Saturday, 4 November 2006
02:50 PM
One of my favorite themes regarding language history is to note that objections that people have today about neologisms or usage simply echo the similar sentiments of their ancestors, with the difference that our elders' objections were to terms and usages to which we never give a second thought today.
The New Yorker obliges me[1] this week with an article ("Noah's Mark" by Jill Lepore) about the rocky history of Noah Webster's famous American Dictionary of the English Language (whose title was toned down from the originally more radical Dictionary of the American Language, with its suggestion of a new language -- quite consciously by Webster -- and that "America should have her own, distinct from all the world.")
The article notes the curious dichotomy between Webster's political views (Federalist practically to the point of monarchical) and his unexpected (and generally unpopular) view about the republican nature of language.

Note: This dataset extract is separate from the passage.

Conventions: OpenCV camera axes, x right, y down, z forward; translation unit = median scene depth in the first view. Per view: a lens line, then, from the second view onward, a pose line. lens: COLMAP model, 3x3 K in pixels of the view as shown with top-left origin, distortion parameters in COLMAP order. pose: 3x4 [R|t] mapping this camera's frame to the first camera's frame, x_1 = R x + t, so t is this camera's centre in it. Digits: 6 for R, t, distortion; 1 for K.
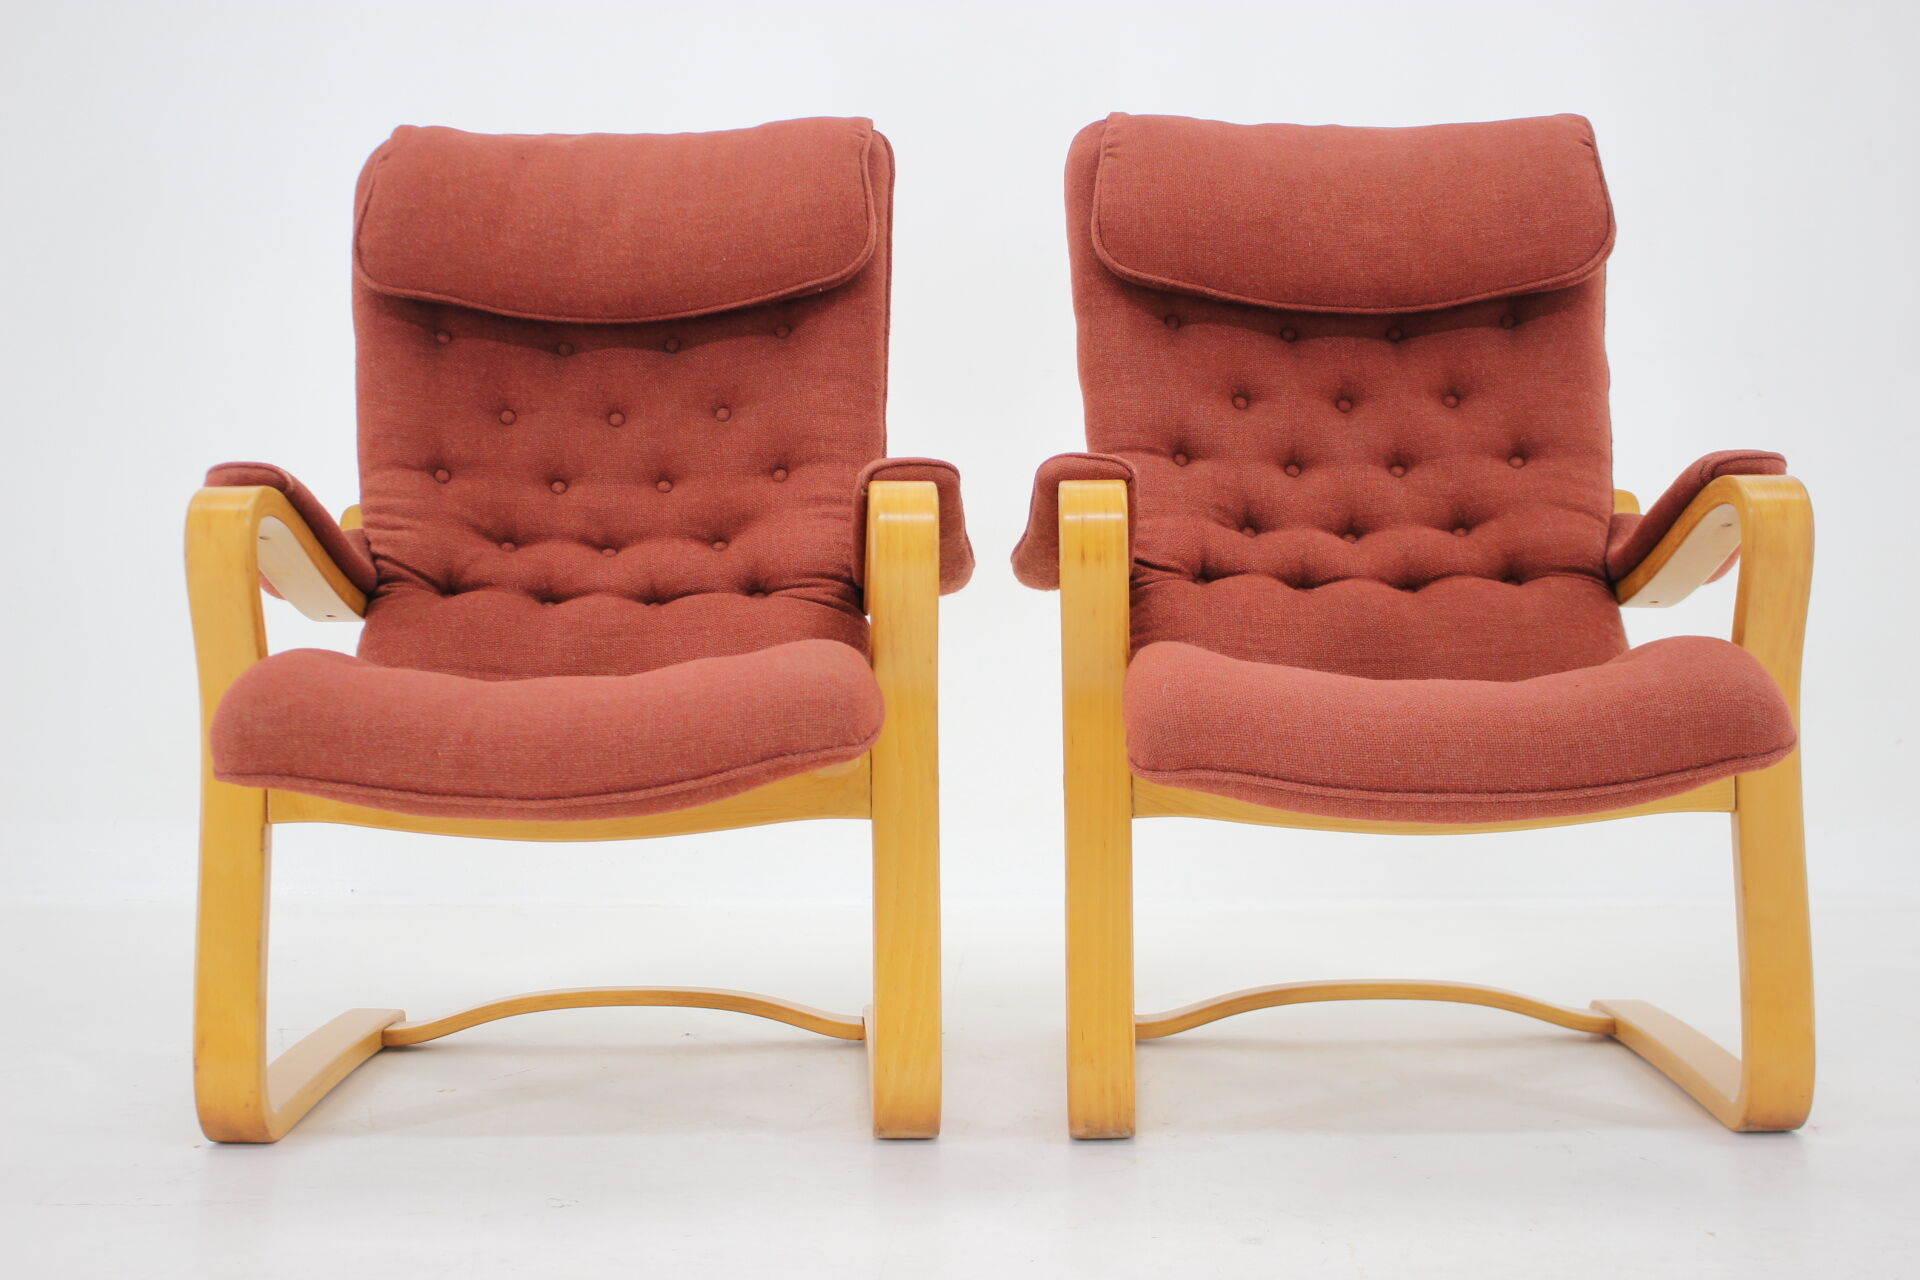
lens RADIAL K [[2740.3, 0, 960.2], [0, 2740.3, 646.1], [0, 0, 1]] dist [-0.041152, 0.000000]
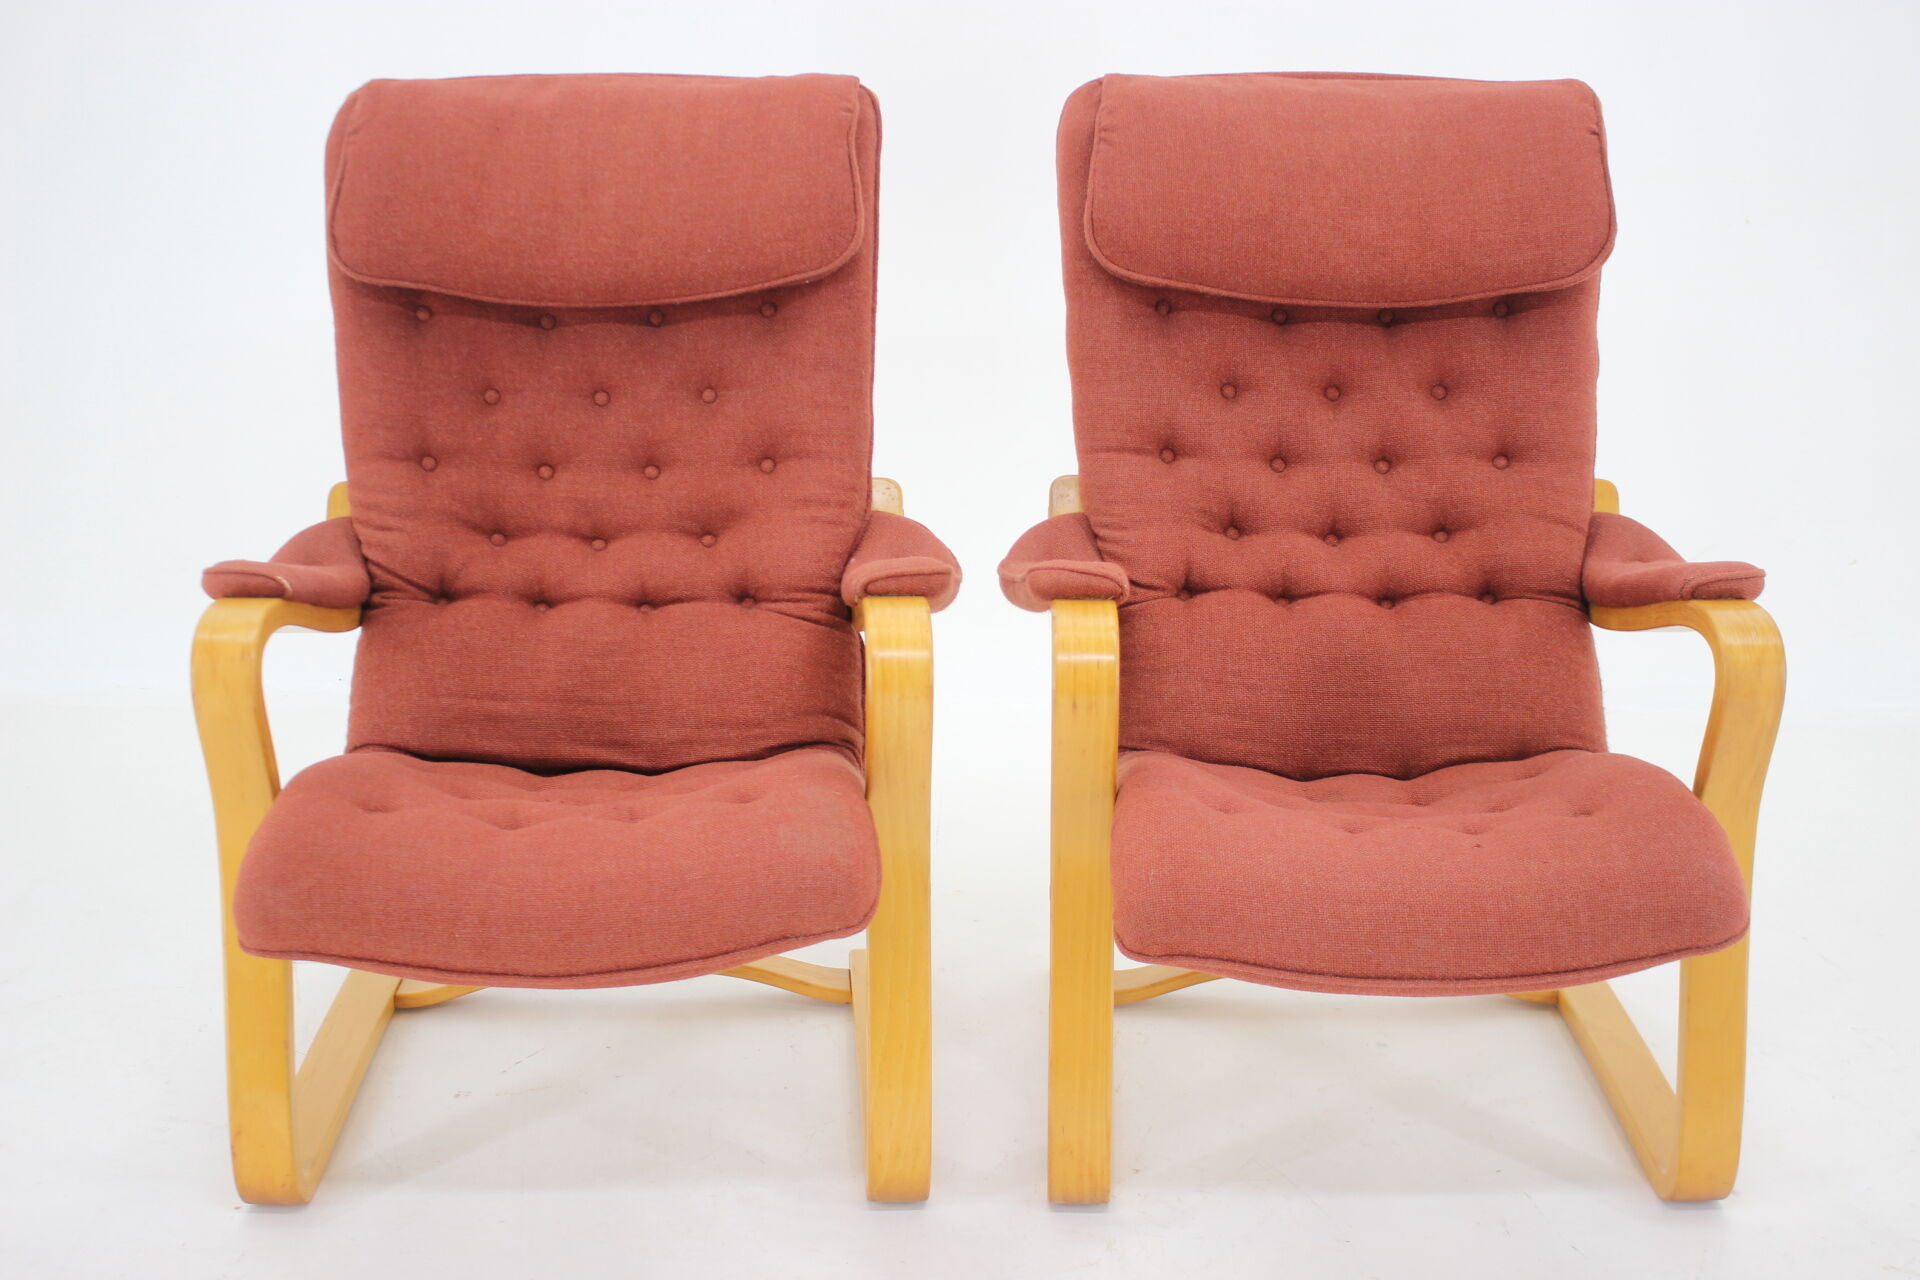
lens RADIAL K [[2740.3, 0, 961.6], [0, 2740.3, 641.2], [0, 0, 1]] dist [-0.041152, 0.000000]
pose [[0.999726, 0.006527, 0.022463, -0.016959], [-0.012420, 0.961851, 0.273291, -0.276668], [-0.019822, -0.273495, 0.961669, 0.018141]]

As much as he distrusted the role of the common man in government, he deferred to him in linguistic issues:The lexicographer's business is solely to collect, arrange and define the words that usage presents to his hands. He has no right to proscribe words; he is to present them as they are.
[...]
"I am accused of introducing into my Dictionary Americanisms and vulgarisms," he wrote. But what is a lexicographer to do when the people of Connecticut use the word "fourfold" as a verb?" "It this my fault?" he asked. [A critic] had attacked his inclusion of the lowly word "crock" ("n. an earthen pot, pan, black of a pot"), on the ground that no refined writer would ever use it. Webster demanded, "Shall its use among common people exclude it from Dictionaries? Elegant writers seldom have occasion for terms that are peculiar to the humble occupations of life. Dryden and Addison might have written ten times the number of volumes which they actually wrote, and never have had occasion to mention the hub or tire of a wheel. And what then? Are these, for that reason, to be denounced as illegitimate words or not English?" It was not just Webster who ran into this resistance. Efforts by other dictionary writers met similar commentary:Two American dictionaries, published just months before, had been badly drubbed, too. The first promised "a number of words in vogue not found in any dictionary." One reviewer, dismissing "sans culotte," "hauter," and "composuist" as, respectively, French, not even a word, and just plain silly, deemed the dictionary "at best, useless." No better were notices of the Massachusetts minister Caleb Alexander's "Columbian Dictionary," containing "Many NEW WORDS, peculiar to the United States." "A disgusting collection" of idiotic words coined by "presumptuous ignorance," one critic wrote, referring to Americanisms like "wigwam," "rateability," "caucus," and "lengthy" (lengthy? what's next, "strenghty?"). "The Columbian Dictionary," as he saw it, was nothing more than "a record of our imbecility." The article goes on to note that two factors probably ensured the eventual success of Webster's dictionary. One was that Federalism (in that particular guise) faded away, replaced by the Republicanism and populism exemplified by Andrew Jackson as president. "It also helped that he abandoned simplified spelling," Lepore notes, limiting himself to small changes like removing extraneous k's (critic) and u's (favor).
Even so, critics still complain about the Websterian inclusiveness (#). Lepore notes that a critic in the New Yorker had reviewed the infamous Webster's Third by saying that it debased the language "in the name of democracy."
Some arguments are never settled, and this is one of them, because it gets at issues that are more fundamental than just whether "crock" is a word. Still, it's good to remember that when it comes to objecting to how others use the language, there is nothing new under the sun.